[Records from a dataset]
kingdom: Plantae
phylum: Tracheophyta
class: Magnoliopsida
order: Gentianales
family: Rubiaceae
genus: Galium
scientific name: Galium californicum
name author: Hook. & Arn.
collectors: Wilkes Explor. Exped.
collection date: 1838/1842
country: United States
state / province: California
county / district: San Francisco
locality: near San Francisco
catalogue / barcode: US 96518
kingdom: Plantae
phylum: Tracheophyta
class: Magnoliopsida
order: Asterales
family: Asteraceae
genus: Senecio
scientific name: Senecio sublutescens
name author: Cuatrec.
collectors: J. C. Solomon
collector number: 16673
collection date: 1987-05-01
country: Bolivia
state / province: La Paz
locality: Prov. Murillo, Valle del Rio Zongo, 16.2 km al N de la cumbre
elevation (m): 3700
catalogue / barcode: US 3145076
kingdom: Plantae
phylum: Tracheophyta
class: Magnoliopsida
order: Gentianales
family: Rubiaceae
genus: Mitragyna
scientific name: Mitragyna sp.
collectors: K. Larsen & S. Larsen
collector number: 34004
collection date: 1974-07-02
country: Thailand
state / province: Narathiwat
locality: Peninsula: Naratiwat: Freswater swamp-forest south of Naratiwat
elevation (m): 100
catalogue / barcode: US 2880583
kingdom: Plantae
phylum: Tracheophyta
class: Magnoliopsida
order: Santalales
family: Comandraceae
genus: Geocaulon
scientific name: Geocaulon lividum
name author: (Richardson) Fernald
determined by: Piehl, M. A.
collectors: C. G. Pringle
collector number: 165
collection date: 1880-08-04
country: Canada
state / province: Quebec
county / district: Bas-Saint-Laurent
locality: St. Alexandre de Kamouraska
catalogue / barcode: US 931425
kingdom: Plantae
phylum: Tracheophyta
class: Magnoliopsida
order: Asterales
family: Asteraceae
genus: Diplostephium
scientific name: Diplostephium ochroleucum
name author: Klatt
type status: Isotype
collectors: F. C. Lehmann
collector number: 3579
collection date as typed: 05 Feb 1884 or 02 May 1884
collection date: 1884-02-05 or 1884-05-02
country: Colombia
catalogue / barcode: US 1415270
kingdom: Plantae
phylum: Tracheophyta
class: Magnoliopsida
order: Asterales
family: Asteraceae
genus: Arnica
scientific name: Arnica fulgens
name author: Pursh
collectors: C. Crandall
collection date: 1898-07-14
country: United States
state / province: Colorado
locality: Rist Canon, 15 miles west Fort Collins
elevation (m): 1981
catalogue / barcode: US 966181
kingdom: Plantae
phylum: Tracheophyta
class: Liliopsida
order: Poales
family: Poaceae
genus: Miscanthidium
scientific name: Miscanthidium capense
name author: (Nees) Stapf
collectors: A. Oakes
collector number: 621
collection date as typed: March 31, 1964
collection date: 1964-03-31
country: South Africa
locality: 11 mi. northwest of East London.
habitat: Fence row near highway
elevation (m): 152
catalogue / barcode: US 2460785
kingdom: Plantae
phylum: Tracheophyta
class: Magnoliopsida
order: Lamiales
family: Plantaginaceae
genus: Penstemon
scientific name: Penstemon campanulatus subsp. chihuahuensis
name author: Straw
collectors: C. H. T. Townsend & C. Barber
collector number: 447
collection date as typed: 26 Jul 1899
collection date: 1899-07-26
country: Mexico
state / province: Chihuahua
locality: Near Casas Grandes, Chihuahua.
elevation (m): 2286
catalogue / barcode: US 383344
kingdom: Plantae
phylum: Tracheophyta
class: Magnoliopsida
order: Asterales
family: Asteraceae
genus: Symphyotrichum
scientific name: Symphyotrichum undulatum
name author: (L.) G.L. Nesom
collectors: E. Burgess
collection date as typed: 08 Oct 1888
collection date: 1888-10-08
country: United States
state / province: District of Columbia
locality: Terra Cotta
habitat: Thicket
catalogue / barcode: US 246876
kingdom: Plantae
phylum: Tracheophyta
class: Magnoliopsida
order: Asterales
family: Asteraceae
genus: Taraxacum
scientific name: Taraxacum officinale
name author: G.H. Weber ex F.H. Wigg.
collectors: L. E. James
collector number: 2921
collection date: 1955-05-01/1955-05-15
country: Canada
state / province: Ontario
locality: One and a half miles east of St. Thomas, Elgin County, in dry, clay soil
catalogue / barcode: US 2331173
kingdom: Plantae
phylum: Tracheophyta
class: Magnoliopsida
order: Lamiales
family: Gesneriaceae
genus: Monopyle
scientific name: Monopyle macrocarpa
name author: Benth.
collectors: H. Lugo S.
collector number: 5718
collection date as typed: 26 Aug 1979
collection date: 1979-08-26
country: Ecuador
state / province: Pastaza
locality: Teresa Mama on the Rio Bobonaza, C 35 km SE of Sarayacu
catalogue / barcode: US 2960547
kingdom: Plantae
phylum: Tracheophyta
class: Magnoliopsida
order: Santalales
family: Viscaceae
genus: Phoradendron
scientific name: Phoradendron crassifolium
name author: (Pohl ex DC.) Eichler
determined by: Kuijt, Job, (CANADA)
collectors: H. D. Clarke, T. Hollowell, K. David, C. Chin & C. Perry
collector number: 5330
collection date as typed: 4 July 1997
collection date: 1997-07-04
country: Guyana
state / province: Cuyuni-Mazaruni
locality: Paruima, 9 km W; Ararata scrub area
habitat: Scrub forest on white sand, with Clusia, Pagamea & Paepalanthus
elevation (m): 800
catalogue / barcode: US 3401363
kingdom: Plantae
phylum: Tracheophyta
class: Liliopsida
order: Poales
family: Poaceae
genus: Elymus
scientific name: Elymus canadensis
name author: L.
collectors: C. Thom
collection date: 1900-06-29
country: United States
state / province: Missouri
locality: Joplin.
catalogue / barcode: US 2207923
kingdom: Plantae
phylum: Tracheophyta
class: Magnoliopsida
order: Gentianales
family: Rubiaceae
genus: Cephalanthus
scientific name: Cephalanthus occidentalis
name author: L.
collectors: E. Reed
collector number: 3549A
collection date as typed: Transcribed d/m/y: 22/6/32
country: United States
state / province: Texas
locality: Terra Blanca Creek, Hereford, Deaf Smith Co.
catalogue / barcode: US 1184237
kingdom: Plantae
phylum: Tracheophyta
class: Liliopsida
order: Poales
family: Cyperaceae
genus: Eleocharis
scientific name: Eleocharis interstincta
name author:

* _What to produce_
Reproduce all of the records above verbatim, line by line, without altering any character.

* _Correct output_
kingdom: Plantae
phylum: Tracheophyta
class: Magnoliopsida
order: Gentianales
family: Rubiaceae
genus: Galium
scientific name: Galium californicum
name author: Hook. & Arn.
collectors: Wilkes Explor. Exped.
collection date: 1838/1842
country: United States
state / province: California
county / district: San Francisco
locality: near San Francisco
catalogue / barcode: US 96518
kingdom: Plantae
phylum: Tracheophyta
class: Magnoliopsida
order: Asterales
family: Asteraceae
genus: Senecio
scientific name: Senecio sublutescens
name author: Cuatrec.
collectors: J. C. Solomon
collector number: 16673
collection date: 1987-05-01
country: Bolivia
state / province: La Paz
locality: Prov. Murillo, Valle del Rio Zongo, 16.2 km al N de la cumbre
elevation (m): 3700
catalogue / barcode: US 3145076
kingdom: Plantae
phylum: Tracheophyta
class: Magnoliopsida
order: Gentianales
family: Rubiaceae
genus: Mitragyna
scientific name: Mitragyna sp.
collectors: K. Larsen & S. Larsen
collector number: 34004
collection date: 1974-07-02
country: Thailand
state / province: Narathiwat
locality: Peninsula: Naratiwat: Freswater swamp-forest south of Naratiwat
elevation (m): 100
catalogue / barcode: US 2880583
kingdom: Plantae
phylum: Tracheophyta
class: Magnoliopsida
order: Santalales
family: Comandraceae
genus: Geocaulon
scientific name: Geocaulon lividum
name author: (Richardson) Fernald
determined by: Piehl, M. A.
collectors: C. G. Pringle
collector number: 165
collection date: 1880-08-04
country: Canada
state / province: Quebec
county / district: Bas-Saint-Laurent
locality: St. Alexandre de Kamouraska
catalogue / barcode: US 931425
kingdom: Plantae
phylum: Tracheophyta
class: Magnoliopsida
order: Asterales
family: Asteraceae
genus: Diplostephium
scientific name: Diplostephium ochroleucum
name author: Klatt
type status: Isotype
collectors: F. C. Lehmann
collector number: 3579
collection date as typed: 05 Feb 1884 or 02 May 1884
collection date: 1884-02-05 or 1884-05-02
country: Colombia
catalogue / barcode: US 1415270
kingdom: Plantae
phylum: Tracheophyta
class: Magnoliopsida
order: Asterales
family: Asteraceae
genus: Arnica
scientific name: Arnica fulgens
name author: Pursh
collectors: C. Crandall
collection date: 1898-07-14
country: United States
state / province: Colorado
locality: Rist Canon, 15 miles west Fort Collins
elevation (m): 1981
catalogue / barcode: US 966181
kingdom: Plantae
phylum: Tracheophyta
class: Liliopsida
order: Poales
family: Poaceae
genus: Miscanthidium
scientific name: Miscanthidium capense
name author: (Nees) Stapf
collectors: A. Oakes
collector number: 621
collection date as typed: March 31, 1964
collection date: 1964-03-31
country: South Africa
locality: 11 mi. northwest of East London.
habitat: Fence row near highway
elevation (m): 152
catalogue / barcode: US 2460785
kingdom: Plantae
phylum: Tracheophyta
class: Magnoliopsida
order: Lamiales
family: Plantaginaceae
genus: Penstemon
scientific name: Penstemon campanulatus subsp. chihuahuensis
name author: Straw
collectors: C. H. T. Townsend & C. Barber
collector number: 447
collection date as typed: 26 Jul 1899
collection date: 1899-07-26
country: Mexico
state / province: Chihuahua
locality: Near Casas Grandes, Chihuahua.
elevation (m): 2286
catalogue / barcode: US 383344
kingdom: Plantae
phylum: Tracheophyta
class: Magnoliopsida
order: Asterales
family: Asteraceae
genus: Symphyotrichum
scientific name: Symphyotrichum undulatum
name author: (L.) G.L. Nesom
collectors: E. Burgess
collection date as typed: 08 Oct 1888
collection date: 1888-10-08
country: United States
state / province: District of Columbia
locality: Terra Cotta
habitat: Thicket
catalogue / barcode: US 246876
kingdom: Plantae
phylum: Tracheophyta
class: Magnoliopsida
order: Asterales
family: Asteraceae
genus: Taraxacum
scientific name: Taraxacum officinale
name author: G.H. Weber ex F.H. Wigg.
collectors: L. E. James
collector number: 2921
collection date: 1955-05-01/1955-05-15
country: Canada
state / province: Ontario
locality: One and a half miles east of St. Thomas, Elgin County, in dry, clay soil
catalogue / barcode: US 2331173
kingdom: Plantae
phylum: Tracheophyta
class: Magnoliopsida
order: Lamiales
family: Gesneriaceae
genus: Monopyle
scientific name: Monopyle macrocarpa
name author: Benth.
collectors: H. Lugo S.
collector number: 5718
collection date as typed: 26 Aug 1979
collection date: 1979-08-26
country: Ecuador
state / province: Pastaza
locality: Teresa Mama on the Rio Bobonaza, C 35 km SE of Sarayacu
catalogue / barcode: US 2960547
kingdom: Plantae
phylum: Tracheophyta
class: Magnoliopsida
order: Santalales
family: Viscaceae
genus: Phoradendron
scientific name: Phoradendron crassifolium
name author: (Pohl ex DC.) Eichler
determined by: Kuijt, Job, (CANADA)
collectors: H. D. Clarke, T. Hollowell, K. David, C. Chin & C. Perry
collector number: 5330
collection date as typed: 4 July 1997
collection date: 1997-07-04
country: Guyana
state / province: Cuyuni-Mazaruni
locality: Paruima, 9 km W; Ararata scrub area
habitat: Scrub forest on white sand, with Clusia, Pagamea & Paepalanthus
elevation (m): 800
catalogue / barcode: US 3401363
kingdom: Plantae
phylum: Tracheophyta
class: Liliopsida
order: Poales
family: Poaceae
genus: Elymus
scientific name: Elymus canadensis
name author: L.
collectors: C. Thom
collection date: 1900-06-29
country: United States
state / province: Missouri
locality: Joplin.
catalogue / barcode: US 2207923
kingdom: Plantae
phylum: Tracheophyta
class: Magnoliopsida
order: Gentianales
family: Rubiaceae
genus: Cephalanthus
scientific name: Cephalanthus occidentalis
name author: L.
collectors: E. Reed
collector number: 3549A
collection date as typed: Transcribed d/m/y: 22/6/32
country: United States
state / province: Texas
locality: Terra Blanca Creek, Hereford, Deaf Smith Co.
catalogue / barcode: US 1184237
kingdom: Plantae
phylum: Tracheophyta
class: Liliopsida
order: Poales
family: Cyperaceae
genus: Eleocharis
scientific name: Eleocharis interstincta
name author:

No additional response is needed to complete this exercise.